Abstract
Objectives.
To characterize Staphylococcus aureus isolates recovered from hospitalized children and to determine the concordance between colonizing and invasive isolates.
Study design.
Children with culture-confirmed, community-onset, invasive S. aureus infections were enrolled in this prospective case series from a large children’s hospital over a 5-year period. Colonization isolates were obtained from the anterior nares, oropharynx, and inguinal folds and were compared with invasive isolates via repetitive-element, sequence-based PCR testing. Isolates with a ≥96% genetic match were characterized as concordant.
Results.
A total of 86 S. aureus isolates (44 invasive, 42 colonization) were collected from 44 children with invasive infections. 64% of invasive isolates were MSSA, and clinical isolates were genetically diverse. 59% of cases had a colonizing S. aureus isolate at the time of hospitalization. Of those who were colonized, at least one of their colonization isolates was indistinguishable from the infecting isolate in 88% of cases.

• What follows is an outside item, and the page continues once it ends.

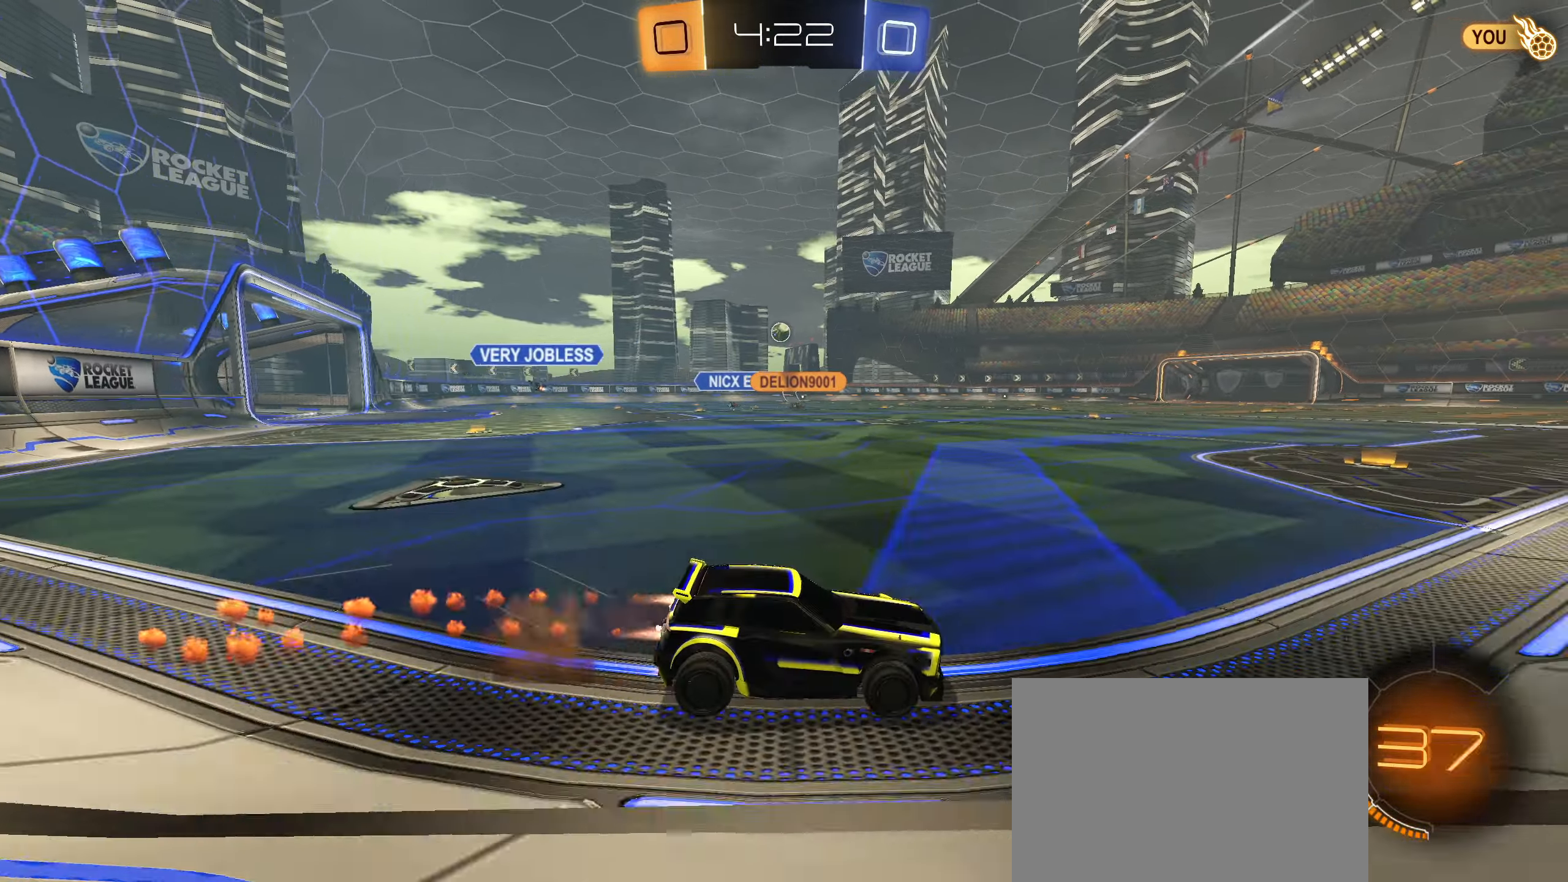
{"buttons": ["L1", "R2"], "left_stick": "down-left", "right_stick": "center", "events": [[16, "CIRCLE", "up"], [33, "left_stick", "center"], [66, "CIRCLE", "down"], [116, "CROSS", "down"], [116, "left_stick", "up-left"], [150, "L1", "down"], [166, "CROSS", "up"], [216, "CROSS", "down"], [316, "CROSS", "up"], [383, "left_stick", "down-left"], [500, "CIRCLE", "up"]]}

Patients with invasive MSSA were significantly more likely to have a concordant MSSA colonization isolate present compared with patients with invasive MRSA (61% vs 38%, P < .05).
Conclusions.
Invasive MSSA infection was more common than MRSA infection in this pediatric cohort, and patients with MSSA infection were significantly more likely than those with MRSA infection to have concordant colonizing isolates across multiple anatomic sites. These findings warrant larger scale validation and may have important infection control and epidemiologic implications, as unlike MRSA, transmissibility of MSSA largely is ignored in healthcare settings.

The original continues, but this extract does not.